Guy Quenneville
Northern News Services
Published Wednesday, June 4, 2008
YELLOWKNIFE - A transportation and moving company that got its start in Norman Wells is celebrating 20 years of operations in Yellowknife this month.
Matco Transportation Systems will hold its annual spring barbecue tomorrow at its Kam Lake warehouse to celebrate the 20th anniversary of the company's January 1988 entry into the already-bustling Yellowknife transportation field.
President Ray Anderson, pictured here at Matco's 2006 barbecue in Yellowknife, will be on hand to congratulate staff members in Yellowknife Thursday on the company's 20 years in Yellowknife. - photo courtesy of Jenine Cerny |
"We looked at it as a bigger community," said president Ray Anderson, who is from Prince Albert, Sask., of the move to Yellowknife. "It was little bit overwhelming at the time. When we got here, there were quite a few competitors.
"For one thing, it was very difficult to get property and so we rented for a couple of years and then we built our own warehouse in 1990."
Matco is contracted by many Yellowknife businesses and the territorial government to move employees' belongings North or send them back south.
"If (organizations) are attracting new staff, it's kind of a challenge to get people to move there themselves," said Anderson. "Normally businesses want their new staff on site right away. So we make arrangements to round up their goods and take them up here."
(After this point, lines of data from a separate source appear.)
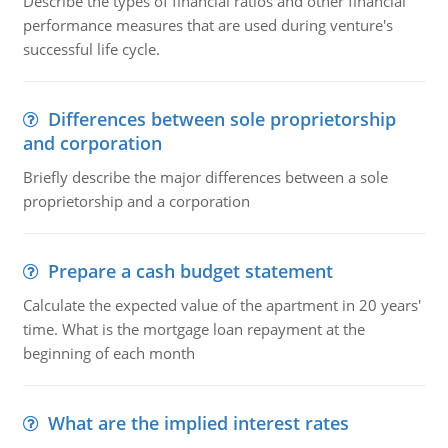
Describe the types of financial ratios and other financial
performance measures that are used during venture's
successful life cycle.
Differences between sole proprietorship
and corporation
Briefly describe the major differences between a sole
proprietorship and a corporation
Prepare a cash budget statement
Calculate the expected value of the apartment in 20 years'
time. What is the mortgage loan repayment at the
beginning of each month
What are the implied interest rates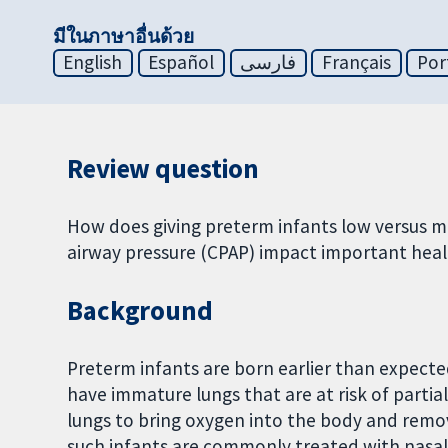
มีในภาษาอื่นด้วย
English
Español
فارسی
Français
Por
Review question
How does giving preterm infants low versus mo
airway pressure (CPAP) impact important hea
Background
Preterm infants are born earlier than expect
have immature lungs that are at risk of partial 
lungs to bring oxygen into the body and remo
such infants are commonly treated with nasal 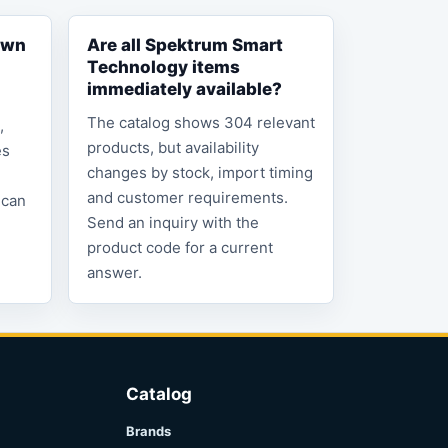
own
Are all Spektrum Smart
Technology items
immediately available?
The catalog shows 304 relevant
,
products, but availability
es
changes by stock, import timing
and customer requirements.
 can
Send an inquiry with the
product code for a current
answer.
Catalog
Brands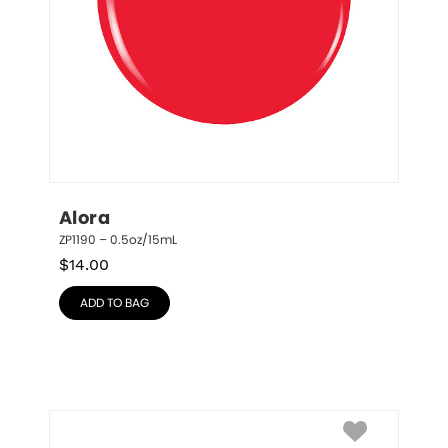
Alora
ZP1190 – 0.5oz/15mL
$
14.00
ADD TO BAG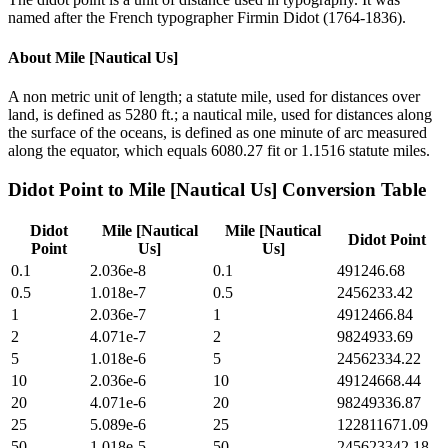
named after the French typographer Firmin Didot (1764-1836).
About
Mile [Nautical Us]
A non metric unit of length; a statute mile, used for distances over
land, is defined as 5280 ft.; a nautical mile, used for distances along
the surface of the oceans, is defined as one minute of arc measured
along the equator, which equals 6080.27 fit or 1.1516 statute miles.
Didot Point
to
Mile [Nautical Us]
Conversion Table
Didot
Mile [Nautical
Mile [Nautical
Didot Point
Point
Us]
Us]
0.1
2.036e-8
0.1
491246.68
0.5
1.018e-7
0.5
2456233.42
1
2.036e-7
1
4912466.84
2
4.071e-7
2
9824933.69
5
1.018e-6
5
24562334.22
10
2.036e-6
10
49124668.44
20
4.071e-6
20
98249336.87
25
5.089e-6
25
122811671.09
50
1.018e-5
50
245623342.18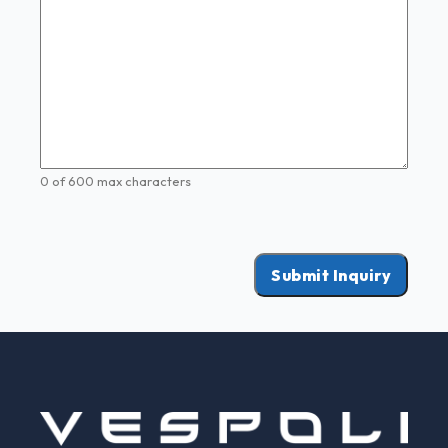
0 of 600 max characters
The company, which has a total of 20 Yellowknife employees, also has a 10,000 square-foot storage facility in Kam Lake, where Yellowknifers who have to vacate the city for a month or a couple of years can store their goods.
Seventy per cent of Matco's business comes from moving people in and out of the city, said Anderson.
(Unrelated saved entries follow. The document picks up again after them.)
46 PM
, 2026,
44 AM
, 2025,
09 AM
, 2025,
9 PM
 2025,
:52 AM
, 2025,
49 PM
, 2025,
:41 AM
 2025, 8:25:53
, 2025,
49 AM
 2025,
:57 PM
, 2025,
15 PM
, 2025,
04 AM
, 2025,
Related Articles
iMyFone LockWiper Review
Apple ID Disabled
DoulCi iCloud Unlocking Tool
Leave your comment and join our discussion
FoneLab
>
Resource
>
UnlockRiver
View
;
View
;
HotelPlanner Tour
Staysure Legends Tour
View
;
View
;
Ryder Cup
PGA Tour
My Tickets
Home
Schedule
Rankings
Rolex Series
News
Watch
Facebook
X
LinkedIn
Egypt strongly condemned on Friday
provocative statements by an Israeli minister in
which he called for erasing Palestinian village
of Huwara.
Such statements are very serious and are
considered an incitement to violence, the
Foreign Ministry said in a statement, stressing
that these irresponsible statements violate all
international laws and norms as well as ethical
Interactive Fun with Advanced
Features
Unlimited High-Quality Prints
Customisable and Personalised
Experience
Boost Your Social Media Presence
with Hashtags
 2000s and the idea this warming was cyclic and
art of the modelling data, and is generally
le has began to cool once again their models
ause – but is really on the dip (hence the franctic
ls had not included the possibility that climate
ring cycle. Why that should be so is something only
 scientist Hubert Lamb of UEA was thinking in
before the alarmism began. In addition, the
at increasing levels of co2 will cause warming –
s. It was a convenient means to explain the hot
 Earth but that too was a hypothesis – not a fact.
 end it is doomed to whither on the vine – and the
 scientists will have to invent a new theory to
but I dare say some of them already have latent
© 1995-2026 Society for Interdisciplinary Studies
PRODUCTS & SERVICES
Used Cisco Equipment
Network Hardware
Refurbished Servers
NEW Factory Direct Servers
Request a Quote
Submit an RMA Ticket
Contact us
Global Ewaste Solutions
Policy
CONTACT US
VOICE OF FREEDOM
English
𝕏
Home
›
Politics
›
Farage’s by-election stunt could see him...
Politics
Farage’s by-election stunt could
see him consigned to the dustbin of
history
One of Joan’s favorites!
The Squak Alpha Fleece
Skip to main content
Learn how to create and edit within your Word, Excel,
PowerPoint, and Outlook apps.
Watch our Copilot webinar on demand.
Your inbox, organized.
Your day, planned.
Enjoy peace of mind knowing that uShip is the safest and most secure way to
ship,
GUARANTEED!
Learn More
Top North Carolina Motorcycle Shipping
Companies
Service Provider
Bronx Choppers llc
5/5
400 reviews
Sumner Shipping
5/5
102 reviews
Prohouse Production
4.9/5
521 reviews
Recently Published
Six months ago, Matco instituted scheduled, next-day resupply of merchandise to restaurants such as Le Frolic as well as bars and hardware stores.
"If we pick it up in Edmonton on Monday, it will be in Yellowknife the next day," said Anderson.
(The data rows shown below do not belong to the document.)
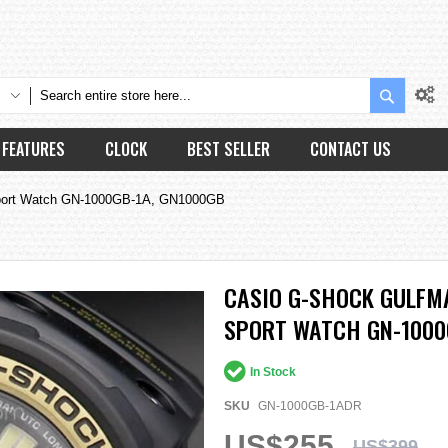
Search
FEATURES
CLOCK
BEST SELLER
CONTACT US
ort Watch GN-1000GB-1A, GN1000GB
CASIO G-SHOCK GULFM
SPORT WATCH GN-1000
In Stock
SKU
GN-1000GB-1ADR
US$255
US$399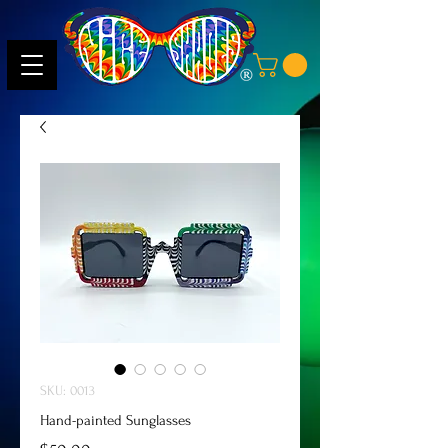
SKU: 0013
Hand-painted Sunglasses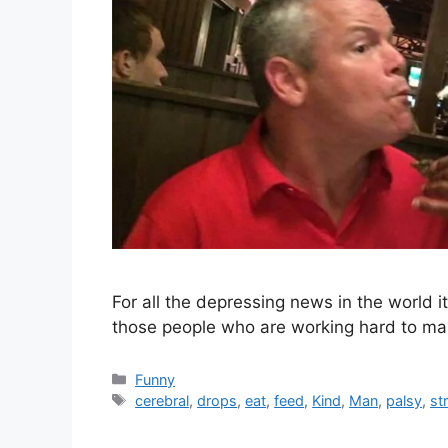
For all the depressing news in the world i
those people who are working hard to ma
Categories
Funny
Tags
cerebral
,
drops
,
eat
,
feed
,
Kind
,
Man
,
palsy
,
st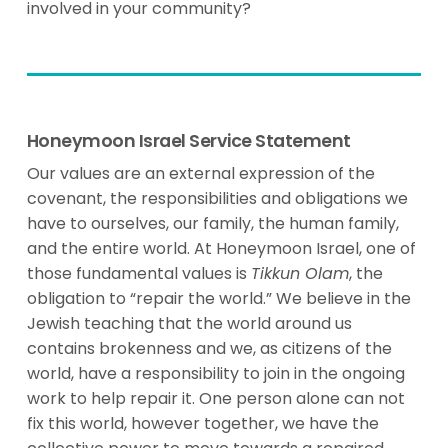
involved in your community?
Honeymoon Israel Service Statement
Our values are an external expression of the
covenant, the responsibilities and obligations we
have to ourselves, our family, the human family,
and the entire world. At Honeymoon Israel, one of
those fundamental values is
Tikkun Olam
, the
obligation to “repair the world.” We believe in the
Jewish teaching that the world around us
contains brokenness and we, as citizens of the
world, have a responsibility to join in the ongoing
work to help repair it. One person alone can not
fix this world, however together, we have the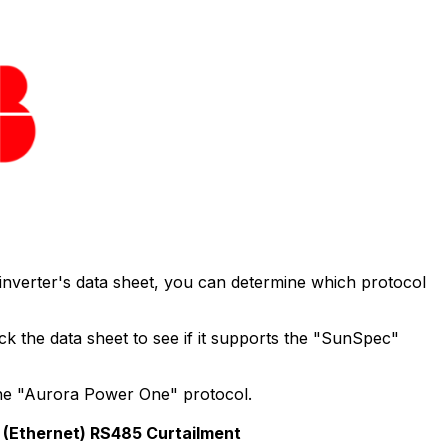
 inverter's data sheet, you can determine which protocol
 the data sheet to see if it supports the "SunSpec"
the "Aurora Power One" protocol.
(Ethernet)
RS485
Curtailment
Anderson said it was always the company's plan to expand to Yellowknife. He made a trip to the city in December 1987, and one month later, Matco was up and running.
Ken Smith, business development co-ordinator with De Beers Canada, which contracts Matco to move furniture at its Yellowknife headquarters and at the office at Snap Lake, said Matco is a staple of the community.
"They're everywhere in town," said Smith. "The North is transient, so they've probably moved everybody at some point or another."
Including Smith himself, who moved to Yellowknife from Inuvik four years ago.
"I'm one of the few people who can say they moved south to Yellowknife, and Matco did it for me," he said.
"It was about -40 C. I can't remember the actual number of pounds, but it was quite a bit, because I have a family of five. They even hauled my Ford Super Duty Truck down for me."